1) Now I'm open to correction on this, but I'm not aware of UPI (now the coaches' poll) providing a ranking system before 1950. They MIGHT have "recognized" Pitt, but I don't see it anywhere on Pitt websites so.....
2) Why didn't these ignorant blowhards ask the more important question: why was Minnesota selected over Big Ten champion Northwestern as national champion?
RECORD
Northwestern 7-1 (lost to #11 Notre Dame, 26-6)
Minnesota 7-1 (lost to #3 Northwestern, 6-0)
Shouldn't the imbeciles who in this same article wrote - and I quote - "The Tide lost to Auburn in that year's Iron Bowl and missed the SEC championship game altogether"......have pointed out Minnesota wasn't even the Big Ten champion (something about conference championships mean something something)?
I mean, if you're gonna criticize Alabama for 1978, how in the world do you give Minnesota a pass in 1936? If you're gonna criticize Alabama as "didn't even win their conference," how do you not point this out about Minnesota?
And why not point out t
he nation's only unbeaten team in 1936 was 8-0-1 Alabama?
See, this is why I tire of this garbage. I will open admit my bias without shame, but I think my analytics and reviews show I can evaluate situations fairly EVEN when it involves my own team. But the problem is that most articles that offer such criticism START with the assumption the criticism is VALID. The criticisms of UCF in 2017 and Alabama in 1941 are FULLY legitimate and in the bounds of fairness. But for reasons that still tick me off royally, we have nonsense like the 1936 title, where if you applied the very same argument, you'd wind up with a different champion other years, too.
There ARE legitimate reasons why Alabama did not win the 1936 title, but you find none of that discussed here or even hinted at that the writers even know about this. LSU had a legit claim, too, but nothing.

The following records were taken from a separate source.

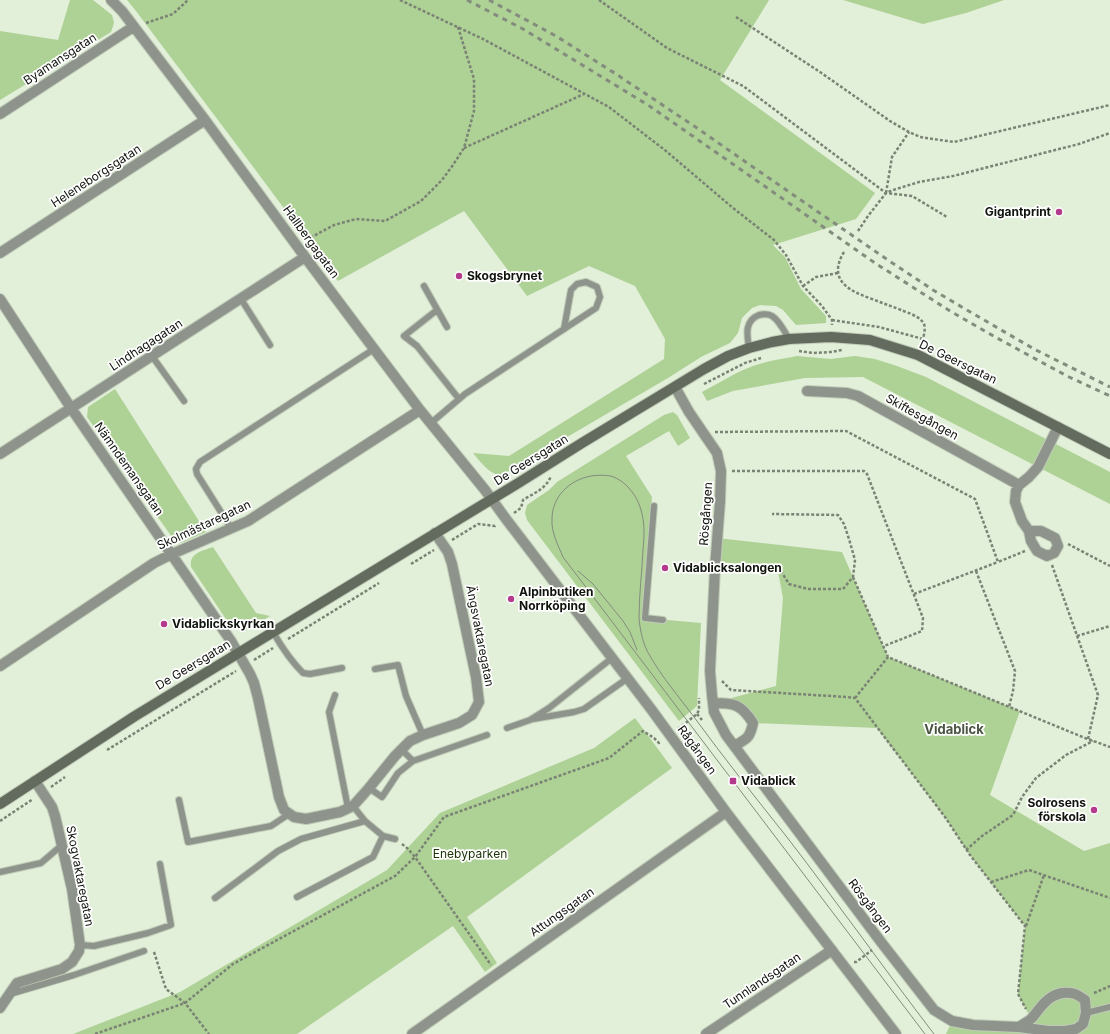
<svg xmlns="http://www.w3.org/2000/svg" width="1110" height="1034" viewBox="0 0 1110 1034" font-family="Inter,sans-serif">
	<rect width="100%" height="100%" fill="#e2efd9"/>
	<path fill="#aed195" d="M70,0h23l19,15 2,8 -3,9 -111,68v-69l58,9z
		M127,0h642l-49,80 155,113 -19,26 -83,26 12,12 16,32 25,27v7l-30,2 -13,-15 -7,-4 -16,-1 -8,3 -10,10 -4,15 -8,10 -29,14 -33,21 -159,93c-3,1 -6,4 -9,4 -10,0 -21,-15 -27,-22l36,3 155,-97 1,-20 -30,-53 -46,-20 -62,30 -63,-85 -126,70 -84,-113 -118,-157z
		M843,0h161l-38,13 -43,11z
		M797,356l34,3 24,-3 20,3 22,7 29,11 184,95v32l-247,-127 -58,1 -72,13 -26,10 -5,-9c17,-9 34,-20 51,-26 14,-5 29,-7 44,-10z
		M115,389l91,143 -25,11 -7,-3 -87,-123 1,-10z
		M673,412l4,3 13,23 -12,8 -9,-15 -43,25 26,41 -7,121 56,5 -4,83 -18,15 -152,-201 -2,-7 2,-8 22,-15 8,-8 107,-67z
		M717,538l125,14 46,105 132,54 -30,84 94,56 26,-8v191h-164l6,-13 67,6 12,-8 -13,-25 7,-68 -55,-71 -25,-38 -68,-89 -124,-5 -6,-9 -34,-11 63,-17 7,-88 -6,-32 -61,-4z
		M213,547l43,66 14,3 -25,15 -13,-3 -41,-61c-2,-14 11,-16 22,-20z
		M635,718l37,50 -205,149 30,46 -12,9 -32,-46 -156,108h-224l107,-42 207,-122 53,-57 154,-65z"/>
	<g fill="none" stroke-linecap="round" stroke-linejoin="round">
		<defs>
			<path id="lane" d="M424,286l23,41
				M241,299l29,46
				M437,310l-33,26 13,10 42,53
				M749,348c-2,-13 -5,-27 10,-33 4,-1 10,-1 13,1 8,5 12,15 17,23
				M152,356l32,45
				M431,423l34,-29 99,-65 32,-21 4,-11 -3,-10 -11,-5 -9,2 -6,6 -7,39
				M654,506l-9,112 18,2
				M231,528l-34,-54 -1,-5 4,-7 174,-113
				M273,632c8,14 18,29 30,41l7,1 32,-6
				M375,669l23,-4 8,31 17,39
				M335,695l-6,17 19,96
				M533,719l41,-7 10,-3 44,-31
				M507,728l23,-8 19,-12 63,-50
				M402,750l11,11
				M369,788l13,9 16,-24 15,-12 74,-26
				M179,800l9,42 83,-16 18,-12
				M353,806l12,15 18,15 12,3
				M0,872l41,-9 21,-18
				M297,897l76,-40 10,-21
				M215,898l63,-47 23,-12 64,-18
				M80,945l14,1 54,-13 23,-8 -11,-61
				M10,994l64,-19 70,-24
				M1086,1013l24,-6"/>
			<path id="street" d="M111,0l11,11 83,109 100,137 69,92 46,61 65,80 21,29 145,190 75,103 170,222
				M0,114l133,-87
				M0,253l205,-133
				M0,299l71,109 160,233 19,33 4,9 4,15 21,99 5,13 10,7 12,2 34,-7 13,-6 16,-18 26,-32 15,-15 13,-6 36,-12 13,-8 7,-13 -3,-25 -24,-113 -4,-12 -13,-19
				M675,387l14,25 28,41 4,18 -1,31 -5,66 -5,103 2,24 2,17 12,23 155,207 53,68 18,11 21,4 46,2 29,4h17l11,-2 7,-5 3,-11 -1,-13c-8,-6 -12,-8 -23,-7 -15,3 -21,14 -30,25 -4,4 -9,6 -13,9
				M807,391l40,2 11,3 161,89 10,-8 9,-10 20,-40
				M0,454l305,-197
				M1019,485l-3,6 -1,11 7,19 7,10 2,10 6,10 10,5 7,-3 4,-7 -3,-8 -14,-7h-12
				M0,666l154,-103 18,-9 76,-33 172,-111
				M713,703c21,0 28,1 40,20 -3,15 -6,16 -19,23
				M0,1008l17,-25 45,-14 10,-7 7,-11 1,-6 -8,-56 -17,-73 -3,-9 -17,-26
				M412,1034l314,-222
				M706,1034l126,-84"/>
			<path id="secondary" d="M0,804l135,-88 385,-234 62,-39 122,-74 24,-13 21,-8 23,-6 17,-3 42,-2 39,3 48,15 192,99"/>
		</defs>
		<use href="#lane" stroke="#c0ccb8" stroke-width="8"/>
		<use href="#street" stroke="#c0ccb8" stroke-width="12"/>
		<use href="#secondary" stroke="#c0ccb8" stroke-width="12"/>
		<path stroke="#7a8374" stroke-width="2.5" stroke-dasharray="3 2" stroke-linecap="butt" d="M400,0l83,39 126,68 57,44 67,57 41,32 12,15 17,31 19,20 10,14v5
			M599,0l68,48 76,38 143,107 26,3 35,21
			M736,17l84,55 70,49 19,11 11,5 34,5 156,-37
			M146,23l27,-9 15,-14
			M464,148l120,-54
			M886,193l6,-36 17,-25
			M858,231l10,-15 18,-23 7,-3 26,-8 34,-6 126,-32 31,-11
			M306,240l28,-15 22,-6 29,2 36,-20 21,-21 11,-15 11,-17 10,-37v-32l-16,-52
			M844,252c-17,28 5,39 28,47 10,4 19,7 29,11 7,3 19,6 23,14 2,6 -1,15 -3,21
			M803,286l13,-9 22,-4
			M832,320l47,7 44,12
			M799,351l14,2 18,-1 11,-2
			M704,384l41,-21 16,-5
			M715,432l131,-1 129,68 23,63 27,-11
			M732,471h132l3,3 56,144 -1,13 -38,15
			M514,513l7,-5 2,-8c11,-7 23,-11 28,-24
			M452,540l26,-16 17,2 1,-1
			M1068,544l42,22
			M411,564l23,-14
			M1052,565l46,130 -10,44
			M726,568l55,3 8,13 19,5h35l10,-12 2,-17 -6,-21 -5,-15 -6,-9 -66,-1
			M976,571l39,100 -2,20 -4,16
			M853,577l35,80
			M914,594l84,-32
			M1077,636l33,-10
			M288,639l91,-56
			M254,660l19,-12
			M722,681l9,9 116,7 8,1 90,119 25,38 55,71 -7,68 8,15
			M855,698l33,-41 197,81 25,9
			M697,714l5,6
			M682,726l5,6
			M678,729l19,-15 2,-4v-12
			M107,750l129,-79
			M51,787l14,-10
			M0,821l33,-22
			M402,844l5,4 8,9 76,108
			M966,850l16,-14 31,-21 9,-18 14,-19 30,-23 27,-14
			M991,882l38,-12 81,28
			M1026,926l18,-51
			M154,952l12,37 19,14 24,31
			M854,962h2l16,-12
			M1094,993l16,-7
			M95,1034l90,-31 48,-39 162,-88 20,-19 29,-40 165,-59 34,-27 11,7 5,5 2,-1"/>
		<use href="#lane" stroke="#8e948b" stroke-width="6"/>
		<use href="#street" stroke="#8e948b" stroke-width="10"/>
		<use href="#secondary" stroke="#636b5e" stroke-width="10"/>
		<path stroke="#838c7d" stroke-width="1" d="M578,571l15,13 30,37 7,11 7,18
			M925,1034l-362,-477c-5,-12 -12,-25 -11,-38 0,-22 17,-39 39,-43 6,-1 14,-1 20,0 16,5 28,22 31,38 3,12 2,24 1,36 -1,22 -4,45 -4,68 1,12 4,27 11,38 12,21 29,41 44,61 30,41 61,80 92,119 25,32 48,64 72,96 25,34 50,68 76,102"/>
		<path stroke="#838c7d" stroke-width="3" stroke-dasharray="5 5" stroke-linecap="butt" d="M467,0l56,29 125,76 227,158 75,48 47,27 70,38 43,20
			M489,0l67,36 60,38 81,54 53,37 135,93 48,32 39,23 62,36 76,38"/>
	</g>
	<g fill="#b33a8d" stroke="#fff" stroke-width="1.5">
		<circle cx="1059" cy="212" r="4"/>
		<circle cx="459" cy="276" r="4"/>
		<circle cx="665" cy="568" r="4"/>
		<circle cx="511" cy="599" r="4"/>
		<circle cx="164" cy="624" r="4"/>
		<rect x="729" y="777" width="8" height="8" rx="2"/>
		<circle cx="1094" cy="810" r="4"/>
	</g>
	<g text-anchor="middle" stroke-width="3.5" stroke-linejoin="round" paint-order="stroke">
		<g font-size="12" fill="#10140d" stroke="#fff">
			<text transform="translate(60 59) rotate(-33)" y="4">Byamansgatan</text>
			<text transform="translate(96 176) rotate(-33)" y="4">Heleneborgsgatan</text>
			<text transform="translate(311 242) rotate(54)" y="4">Hallbergagatan</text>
			<text transform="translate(146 345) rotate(-33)" y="4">Lindhagagatan</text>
			<text transform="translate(958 362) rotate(26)" y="4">De Geersgatan</text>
			<text transform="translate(922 417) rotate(29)" y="4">Skiftesgången</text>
			<text transform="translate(531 460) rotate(-32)" y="4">De Geersgatan</text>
			<text transform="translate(129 469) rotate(55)" y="4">Nämndemansgatan</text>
			<text transform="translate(706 514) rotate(-86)" y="4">Rösgången</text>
			<text transform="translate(204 525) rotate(-25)" y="4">Skolmästaregatan</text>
			<text transform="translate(480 636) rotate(79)" y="4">Ängsvaktaregatan</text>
			<text transform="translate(193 665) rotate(-31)" y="4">De Geersgatan</text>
			<text transform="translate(697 750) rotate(54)" y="4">Rågången</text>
			<text transform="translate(80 876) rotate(79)" y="4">Skogvaktaregatan</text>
			<text transform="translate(870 906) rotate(53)" y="4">Rösgången</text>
			<text transform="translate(562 912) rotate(-35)" y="4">Attungsgatan</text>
			<text transform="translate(762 981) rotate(-34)" y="4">Tunnlandsgatan</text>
		</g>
		<g font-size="12" font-weight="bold" fill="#10140d" stroke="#fff" text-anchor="start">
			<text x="1051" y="216" text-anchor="end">Gigantprint</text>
			<text x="467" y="280">Skogsbrynet</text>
			<text x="673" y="572">Vidablicksalongen</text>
			<text x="519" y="596">Alpinbutiken<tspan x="519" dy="14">Norrköping</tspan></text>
			<text x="172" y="628">Vidablickskyrkan</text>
			<text x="741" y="785">Vidablick</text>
			<text x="1086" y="807" text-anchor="end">Solrosens<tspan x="1086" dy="14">förskola</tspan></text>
		</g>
		<g font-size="12" fill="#1b3204" stroke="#fff">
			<text x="470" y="858">Enebyparken</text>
		</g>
		<g font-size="13" font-weight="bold" fill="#4a5542" stroke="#fff">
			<text x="954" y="734">Vidablick</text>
		</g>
	</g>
</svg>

Alabama's 1964 title is often attacked with the old notion that we lost to Texas and Arkansas beat Texas and therefore if the polls were after the bowl games something something. Okay, fine. But my problem is you NEVER see those same writers mention the following:
1950 - Oklahoma voted national champ (loses to Bryant's Kentucky team in the bowl game, who ends the year with the same losses, one extra win, and a head-to-head bowl win. Either Kentucky or the Vols should be #1)
1951 - Vols win national title, lose to UNDEFEATED Maryland in bowl game by 15 points
1953 - Unbeaten Maryland loses Orange Bowl to #4 Oklahoma (9-1-1) after winning title.
Why don't these same writers pontificate about how Oklahoma and Tennessee and Maryland didn't REALLY win national titles? And who wins it in 1953? Unbeaten #2 Notre Dame? Or does Oklahoma pole vault Notre Dame using the "the team that beats #1 in the last game becomes #1 logic" of 1973, 1977, 1978, 1983, and 1993 but set aside in 1989?
1973
"Alabama doesn't deserve that title because they lost to Notre Dame in the bowl game after the title was awarded."
Why don't these inconsistent idiots after say, "You know, Texas was given the 1970 UPI title and then lost their bowl to Notre Dame by a score of 24-11"?
Why don't they ever say, "You know, Michigan State was given the UPI title in 1965 and then lost the Rose Bowl to UCLA"?
There's an answer to this: their concern is NOT with fair and just outcomes or consistency, their concern is with ALABAMA.
You'd be amazed how many people I absolutely bury with that because they didn't bother to research anything beyond "How can I criticize Alabama." And just like everyone else, they'll never admit it.
Count it however you want. We're still on top.